Reading passage:
------------------------------------------------------------

Pomerantz had been enlisted by Bragg’s predecessor, Cy Vance, in early 2021 to come out of retirement and help determine if Trump’s financial dealings broke the law. But last February, Pomerantz and a second lawyer, Carey Dunne, ignited a media firestorm when they resigned following Bragg’s decision. Since then, senior officials in the DA’s office had come to believe he selectively and misleadingly leaked information to the press, including his resignation letter, in order to damage the then newly elected DA. (Pomerantz writes that he “never” spoke “to the press at all during my tenure with the district attorney’s office,” but he is conspicuously silent on whether he spoke to the press after he resigned, which he did.)

------------------------------------------------------------

Rows:
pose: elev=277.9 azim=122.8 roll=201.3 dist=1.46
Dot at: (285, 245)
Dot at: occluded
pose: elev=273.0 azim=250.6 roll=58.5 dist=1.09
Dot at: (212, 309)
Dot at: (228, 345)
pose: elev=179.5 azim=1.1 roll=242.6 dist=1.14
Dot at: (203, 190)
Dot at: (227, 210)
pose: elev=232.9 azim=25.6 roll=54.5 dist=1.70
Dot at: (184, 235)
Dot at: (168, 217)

------------------------------------------------------------

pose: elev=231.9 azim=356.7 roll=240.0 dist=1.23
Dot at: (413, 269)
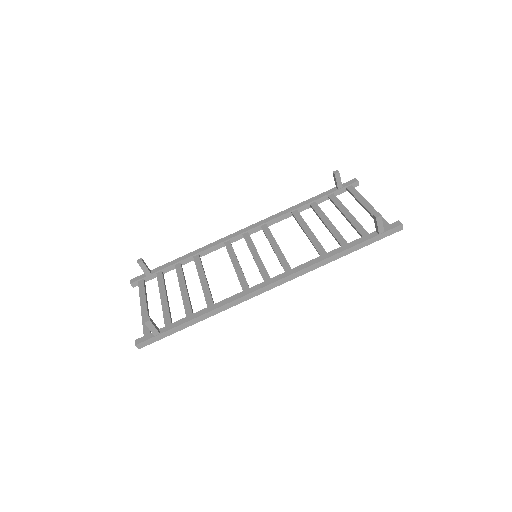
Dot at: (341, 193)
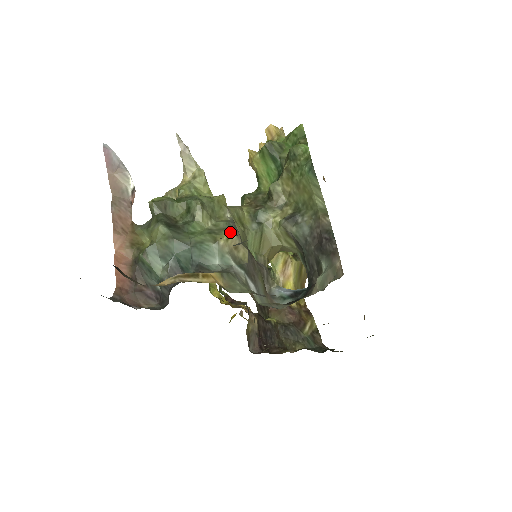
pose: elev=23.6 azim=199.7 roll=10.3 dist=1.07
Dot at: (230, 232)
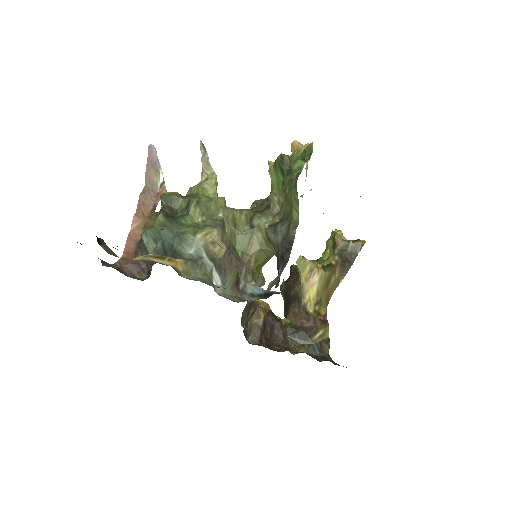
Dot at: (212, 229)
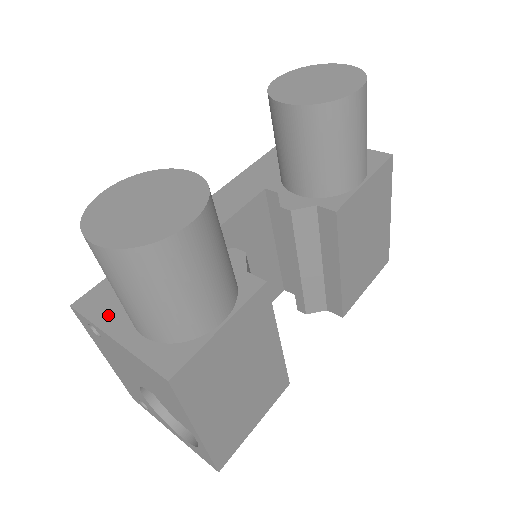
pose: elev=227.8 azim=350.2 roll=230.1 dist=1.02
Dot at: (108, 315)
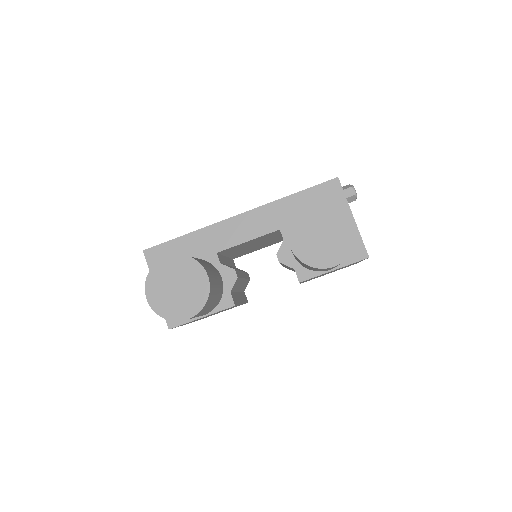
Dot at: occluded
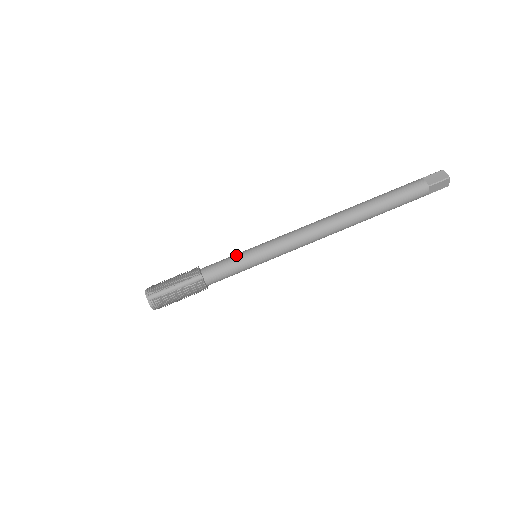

------------------------------------------------------------

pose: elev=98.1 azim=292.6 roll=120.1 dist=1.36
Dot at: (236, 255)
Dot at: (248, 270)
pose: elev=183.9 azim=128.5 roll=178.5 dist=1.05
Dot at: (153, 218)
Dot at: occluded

------------------------------------------------------------

Description of the task: Write what comes next in the passage about Pomerantz's resignation from the district attorney's office, starting right after its final sentence.

Result below:
The account of Pomerantz’s time in the DA’s office, in both his book and his appearance on 60 Minutes, is incomplete and misleading in important respects, according to several sources who are familiar with the investigation and the key events and who provided me with details about the office’s internal deliberations, as well as access to certain documents, in order to substantiate their account. At worst, the sources argue, his version of events is inaccurate and disingenuous on key points, and it risks both misleading the public and undermining any future criminal case that the office might bring against Trump. (Some disclosures: I used to work at the same firm as Pomerantz before he retired but did not know him well; I interned for Bragg in law school and have maintained a cordial relationship with him since.)
Pomerantz has claimed that he had a strong case against Trump but that Bragg wanted something that was effectively perfect. The truth is that Pomerantz had not developed a particularly good case against Trump by the time he was clamoring to criminally charge the former president last year, and his claim that Vance authorized him to indict Trump is highly suspect. There were also major outstanding legal and factual questions that could — and should — have been resolved before Pomerantz tried to force Bragg’s hand. He had also not completed the necessary legal spadework Bragg and his advisers repeatedly asked to see — including the difficult work of presenting a fully baked proposed case to Bragg, complete with a draft indictment and robust supporting legal analysis — that prosecutors are routinely asked to complete in complex cases.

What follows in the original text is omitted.